| BRIEF |
Copy out all of the lines below word for word, leaving out the pictures.

RECORD EXCERPTS START

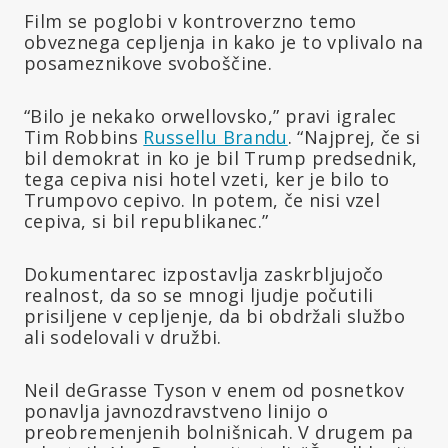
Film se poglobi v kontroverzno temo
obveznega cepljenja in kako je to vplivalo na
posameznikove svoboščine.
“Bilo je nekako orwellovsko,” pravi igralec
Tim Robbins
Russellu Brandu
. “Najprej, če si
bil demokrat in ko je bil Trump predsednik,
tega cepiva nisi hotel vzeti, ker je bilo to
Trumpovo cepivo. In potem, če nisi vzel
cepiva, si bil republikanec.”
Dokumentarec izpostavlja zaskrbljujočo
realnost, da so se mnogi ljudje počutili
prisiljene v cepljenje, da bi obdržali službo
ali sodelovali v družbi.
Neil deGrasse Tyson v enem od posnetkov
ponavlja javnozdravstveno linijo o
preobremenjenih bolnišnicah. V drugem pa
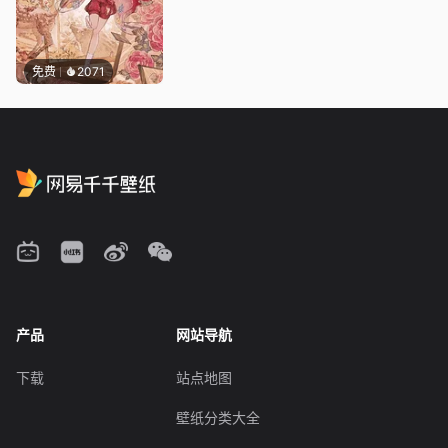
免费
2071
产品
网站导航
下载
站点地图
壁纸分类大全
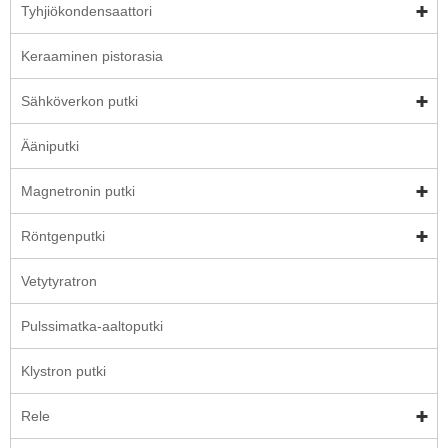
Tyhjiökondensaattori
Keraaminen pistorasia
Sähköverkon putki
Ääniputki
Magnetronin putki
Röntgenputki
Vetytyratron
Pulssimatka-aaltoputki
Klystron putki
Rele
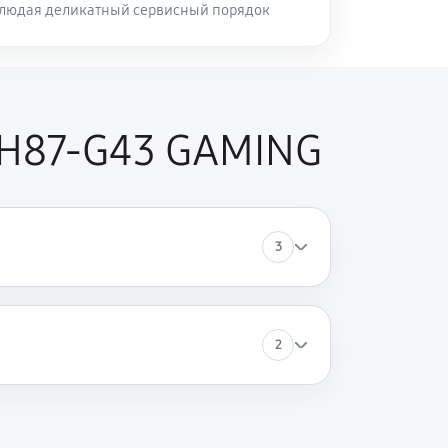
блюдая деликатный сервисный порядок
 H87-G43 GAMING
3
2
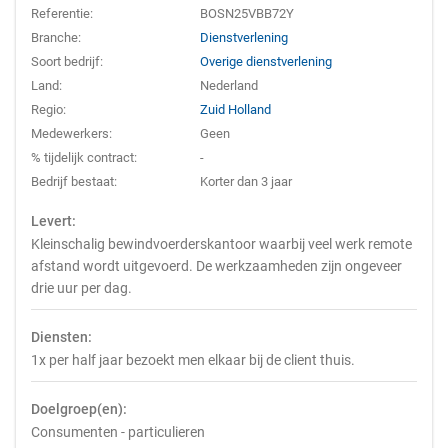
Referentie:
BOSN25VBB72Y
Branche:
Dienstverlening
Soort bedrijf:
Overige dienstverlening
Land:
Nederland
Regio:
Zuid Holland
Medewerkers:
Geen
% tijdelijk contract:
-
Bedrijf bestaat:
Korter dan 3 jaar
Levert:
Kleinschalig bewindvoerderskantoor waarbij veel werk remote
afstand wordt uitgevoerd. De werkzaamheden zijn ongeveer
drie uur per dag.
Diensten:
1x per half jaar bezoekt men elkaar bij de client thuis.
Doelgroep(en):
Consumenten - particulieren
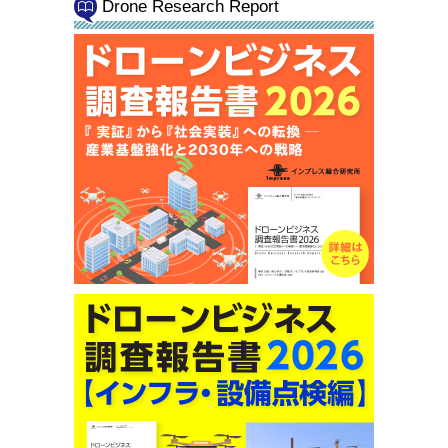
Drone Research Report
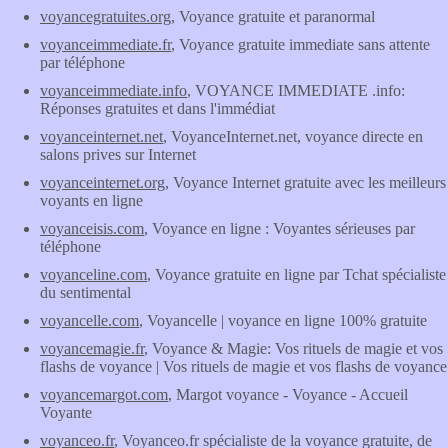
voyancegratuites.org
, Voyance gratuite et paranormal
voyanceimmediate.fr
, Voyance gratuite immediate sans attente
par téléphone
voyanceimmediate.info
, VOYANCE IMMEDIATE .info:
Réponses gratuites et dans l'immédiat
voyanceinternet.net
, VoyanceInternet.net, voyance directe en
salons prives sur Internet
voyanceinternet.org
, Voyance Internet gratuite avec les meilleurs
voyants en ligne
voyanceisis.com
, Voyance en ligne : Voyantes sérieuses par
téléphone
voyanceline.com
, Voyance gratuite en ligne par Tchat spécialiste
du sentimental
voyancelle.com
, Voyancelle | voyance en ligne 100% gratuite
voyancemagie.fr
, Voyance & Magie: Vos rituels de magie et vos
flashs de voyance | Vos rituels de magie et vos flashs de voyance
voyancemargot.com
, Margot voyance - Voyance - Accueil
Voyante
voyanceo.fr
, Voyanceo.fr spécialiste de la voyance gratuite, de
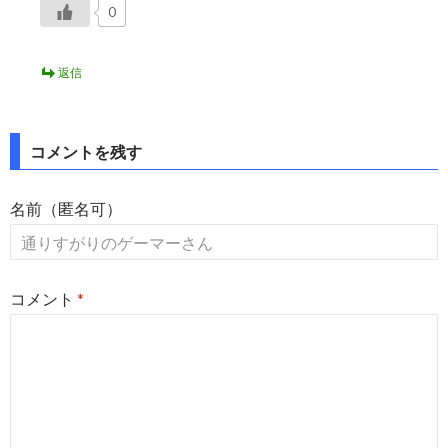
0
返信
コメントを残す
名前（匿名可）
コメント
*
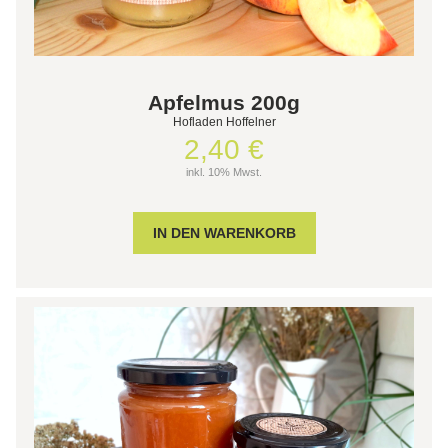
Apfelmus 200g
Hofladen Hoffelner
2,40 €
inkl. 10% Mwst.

RECORD EXCERPTS END

| REPLY TO THE TASK |
Film se poglobi v kontroverzno temo
obveznega cepljenja in kako je to vplivalo na
posameznikove svoboščine.
“Bilo je nekako orwellovsko,” pravi igralec
Tim Robbins
Russellu Brandu
. “Najprej, če si
bil demokrat in ko je bil Trump predsednik,
tega cepiva nisi hotel vzeti, ker je bilo to
Trumpovo cepivo. In potem, če nisi vzel
cepiva, si bil republikanec.”
Dokumentarec izpostavlja zaskrbljujočo
realnost, da so se mnogi ljudje počutili
prisiljene v cepljenje, da bi obdržali službo
ali sodelovali v družbi.
Neil deGrasse Tyson v enem od posnetkov
ponavlja javnozdravstveno linijo o
preobremenjenih bolnišnicah. V drugem pa
免费
2071
产品
网站导航
下载
站点地图
壁纸分类大全
Tyhjiökondensaattori
Keraaminen pistorasia
Sähköverkon putki
Ääniputki
Magnetronin putki
Röntgenputki
Vetytyratron
Pulssimatka-aaltoputki
Klystron putki
Rele
блюдая деликатный сервисный порядок
 H87-G43 GAMING
3
2
Referentie:
BOSN25VBB72Y
Branche:
Dienstverlening
Soort bedrijf:
Overige dienstverlening
Land:
Nederland
Regio:
Zuid Holland
Medewerkers:
Geen
% tijdelijk contract:
-
Bedrijf bestaat:
Korter dan 3 jaar
Levert:
Kleinschalig bewindvoerderskantoor waarbij veel werk remote
afstand wordt uitgevoerd. De werkzaamheden zijn ongeveer
drie uur per dag.
Diensten:
1x per half jaar bezoekt men elkaar bij de client thuis.
Doelgroep(en):
Consumenten - particulieren
Drone Research Report
voyancegratuites.org
, Voyance gratuite et paranormal
voyanceimmediate.fr
, Voyance gratuite immediate sans attente
par téléphone
voyanceimmediate.info
, VOYANCE IMMEDIATE .info:
Réponses gratuites et dans l'immédiat
voyanceinternet.net
, VoyanceInternet.net, voyance directe en
salons prives sur Internet
voyanceinternet.org
, Voyance Internet gratuite avec les meilleurs
voyants en ligne
voyanceisis.com
, Voyance en ligne : Voyantes sérieuses par
téléphone
voyanceline.com
, Voyance gratuite en ligne par Tchat spécialiste
du sentimental
voyancelle.com
, Voyancelle | voyance en ligne 100% gratuite
voyancemagie.fr
, Voyance & Magie: Vos rituels de magie et vos
flashs de voyance | Vos rituels de magie et vos flashs de voyance
voyancemargot.com
, Margot voyance - Voyance - Accueil
Voyante
voyanceo.fr
, Voyanceo.fr spécialiste de la voyance gratuite, de
0
返信
コメントを残す
名前（匿名可）
コメント
*
Apfelmus 200g
Hofladen Hoffelner
2,40 €
inkl. 10% Mwst.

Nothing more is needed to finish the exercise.